▸ Excerpt provided

LAS VEGAS (KTNV) — After celebrating the economic triumphs of the cannabis industry in Nevada, advocates say there is still work to be done for those locked up for minor possession charges.
It has been over a year since Gov. Steve Sisolak passed a resolution to pardon anyone convicted of minor marijuana offenses.
“It’s something that needs to be addressed and it needs to be addressed quickly,” said Simon Nankervis, the CEO of The Source Holding.
"If we find someone who has been convicted of an offense and we’re able to provide them with employment, I think that’s the right thing to do,” he said.
Nankervis says you cannot expunge the records in the state of Nevada, only conceal them.
Gov. Sisolak’s Assembly Bill 192 streamlined decriminalizing minor possession marijuana convictions, but it is not automatic.
“A: they don’t have access to the resources to get the advice,” he said. “And B: I think a lot of the time they don’t even know where to go to get that advice.”
The state is supposed to have pardoned anyone who was convicted in the past two decades of possessing an ounce or less of marijuana. An amount that’s easily exceeded without dangerous intent.

▸ Exercise data
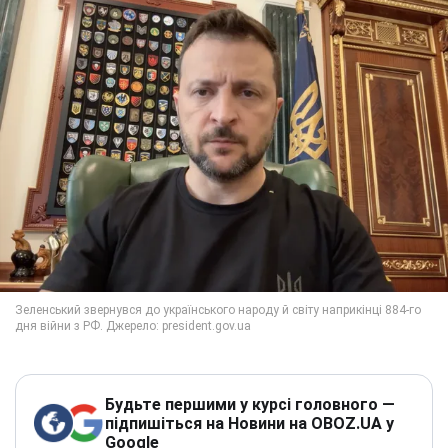
Будьте першими у курсі головного —
підпишіться на Новини на OBOZ.UA у
Google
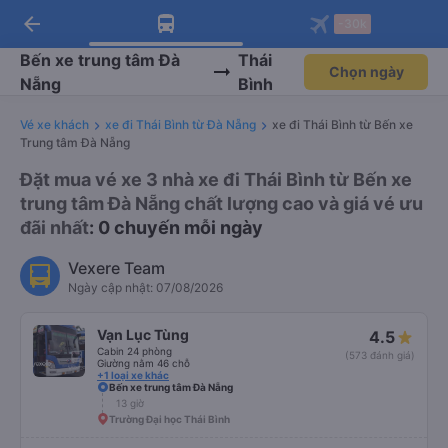
arrow_back
Tải app Vexere ngay!
Tải app Vexere
-30k
Mở app
Mở app
Nhận ưu đãi thành viên độc
-30k/ghế khi đặt vé máy bay qua
quyền
app
Bến xe trung tâm Đà
Thái
Chọn ngày
Nẵng
Bình
Vé xe khách
xe đi Thái Bình từ Đà Nẵng
xe đi Thái Bình từ Bến xe
Trung tâm Đà Nẵng
Đặt mua vé xe 3 nhà xe đi Thái Bình từ Bến xe
trung tâm Đà Nẵng chất lượng cao và giá vé ưu
đãi nhất
: 0 chuyến mỗi ngày
Vexere Team
Ngày cập nhật: 07/08/2026
Vạn Lục Tùng
4.5
Cabin 24 phòng
(573 đánh giá)
Giường nằm 46 chỗ
+1 loại xe khác
Bến xe trung tâm Đà Nẵng
13 giờ
Trường Đại học Thái Bình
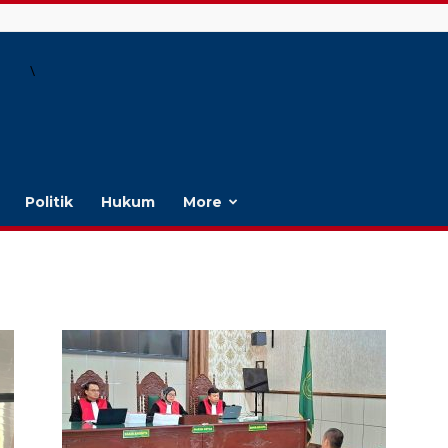
\
Politik
Hukum
More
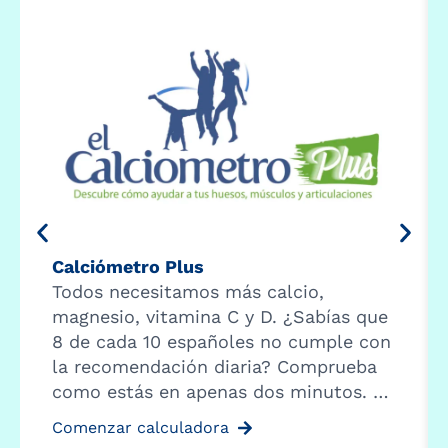
Calciómetro Plus
Todos necesitamos más calcio,
magnesio, vitamina C y D. ¿Sabías que
8 de cada 10 españoles no cumple con
la recomendación diaria? Comprueba
como estás en apenas dos minutos. …
Comenzar calculadora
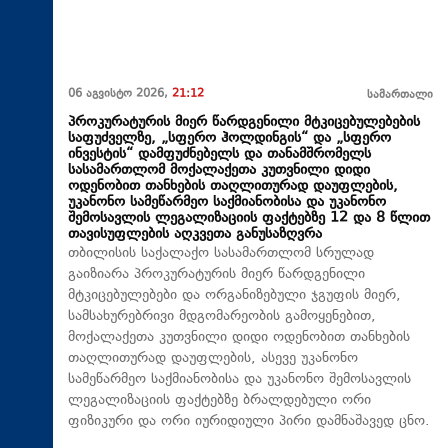
06 აგვისტო 2026,
21:12
სამართალი
პროკურატურის მიერ წარდგენილი მტკიცებულებების
საფუძველზე, „სფერო ჰოლდინგის“ და „სფერო
ინვესტის“ დამფუძნებელს და თანამშრომელს
სასამართლომ მოქალაქეთა კუთვნილი დიდი
ოდენობით თანხების თაღლითურად დაუფლების,
უკანონო სამეწარმეო საქმიანობისა და უკანონო
შემოსავლის ლეგალიზაციის ფაქტებზე 12 და 8 წლით
თავისუფლების აღკვეთა განუსაზღვრა
თბილისის საქალაქო სასამართლომ სრულად
გაიზიარა პროკურატურის მიერ წარდგენილი
მტკიცებულებები და ორგანიზებული ჯგუფის მიერ,
სამსახურებრივი მდგომარეობის გამოყენებით,
მოქალაქეთა კუთვნილი დიდი ოდენობით თანხების
თაღლითურად დაუფლების, ასევე უკანონო
სამეწარმეო საქმიანობისა და უკანონო შემოსავლის
ლეგალიზაციის ფაქტებზე ბრალდებული ორი
ფიზიკური და ორი იურიდიული პირი დამნაშავედ ცნო.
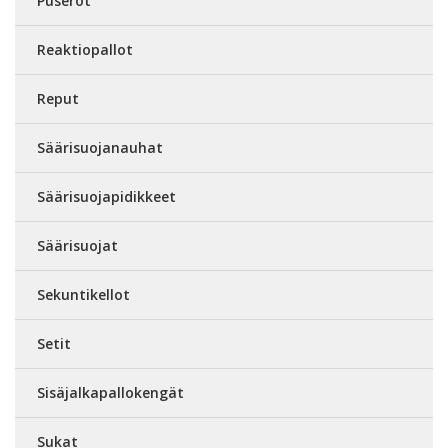
Puserot
Reaktiopallot
Reput
Säärisuojanauhat
Säärisuojapidikkeet
Säärisuojat
Sekuntikellot
Setit
Sisäjalkapallokengät
Sukat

▸ Problem description
Reproduce word for word the passage of the Nevada cannabis pardon article above, from "Gov. Sisolak’s Assembly" up to and including "without dangerous intent.".

▸ Response for this exercise
Gov. Sisolak’s Assembly Bill 192 streamlined decriminalizing minor possession marijuana convictions, but it is not automatic.
“A: they don’t have access to the resources to get the advice,” he said. “And B: I think a lot of the time they don’t even know where to go to get that advice.”
The state is supposed to have pardoned anyone who was convicted in the past two decades of possessing an ounce or less of marijuana. An amount that’s easily exceeded without dangerous intent.